Ja. We werken op de IC natuurlijk altijd met ernstig zieke mensen, daarvoor zijn we opgeleid. In de coronacrisis zijn er veel patiënten de hele tijd continue erg ziek. Je denkt er misschien net iets meer over na. Dat komt ook doordat veel mensen vragen of ik het nog volhoud.
“Dat heb ik ook. Veel mensen vragen aan me hoe het met me gaat en ik krijg zelfs bloemen. Mijn vriend vond het moeilijker en spannender dan ik. Hij ziet het alleen op het nieuws. Ik zit er op het werk veel dieper in.”
Je merkt inderdaad dat mensen je erop wijzen dat je midden in de coronacrisis zit. Daar sta ik niet bij stil. Ik heb een beschermd pak aan en voel me beschermd.
“Ik ook.”
Er bestaat een kans dat je het coronavirus zelf oploopt, maar ik ben niet bang. Ik krijg vaak de vraag of ik het mentaal volhoud en of het zwaar werk is. Ik vind dat het voor nu goed vol te houden is ook al werk ik alleen maar 12-uursdiensten. Daar zitten een paar hele drukke diensten tussen.
“Ik zit wat dat betreft bij MST in een wat luxere positie. Doordat ik nog in mijn inwerkperiode zit, werk ik voor nu 8-uursdiensten. In Deventer heb ik wel 12-uursdiensten gedraaid, die waren best pittig.”
Ja, die zijn zeker zwaarder dan de 8-uursdiensten. Op het moment dat je je voet over de drempel zet sta je aan, en 12 uur later ga je pas weer uit. Ook tijdens pauzes moet je de monitoren in de gaten houden. Je bent er de hele tijd met je volle gedachten bij. Als je na een paar diensten twee dagen vrij bent moet je wel echt even opladen. Mentaal houd ik het gelukkig wel vol, ik heb bijvoorbeeld ook nog niet veel patiënten gehad die in mijn dienst zijn overleden.

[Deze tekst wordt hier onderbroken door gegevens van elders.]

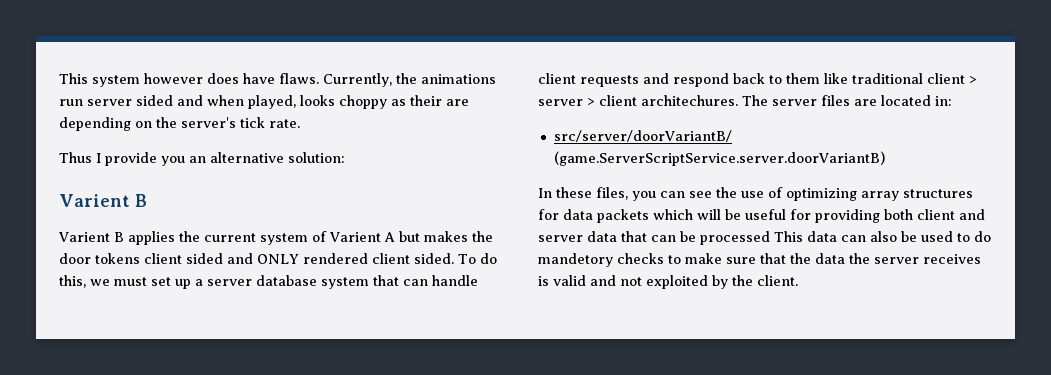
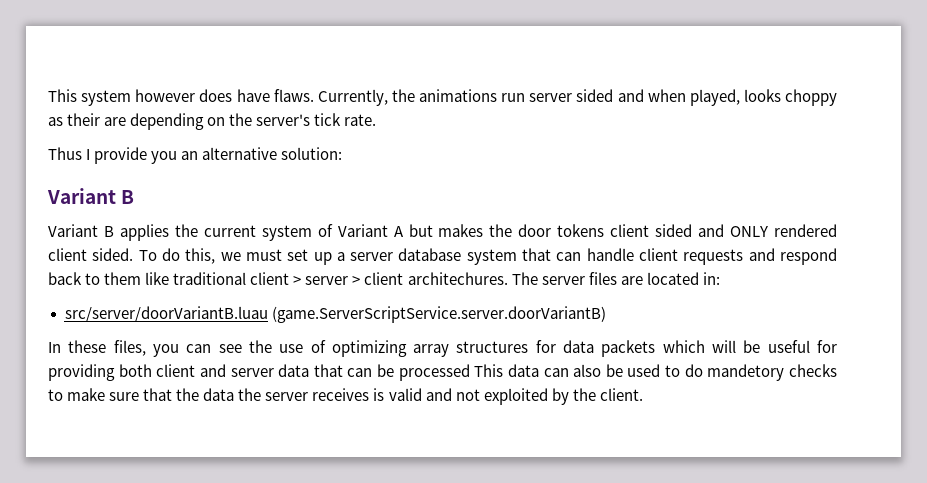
[59,194,130,207] Varient -> [47,188,116,204] Variant
[58,232,110,242] Varient -> [48,224,98,237] Variant
[329,232,381,242] Varient -> [337,224,388,237] Variant
[553,130,732,142] src/server/doorVariantB/ -> [64,306,268,322] src/server/doorVariantB.luau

“De eerste coronapatiënt die ik zag is overleden. Hij was jong, had drie kinderen, was gezond en had geen voorgeschiedenis van een ziekte. Toen kwam het wel even dichtbij. Dat zet je wel even met beide benen op de grond. Gelukkig kan ik werk en privé wel gescheiden houden. Thuis beschrijf ik de dag kort, en kan het dan wel loslaten.”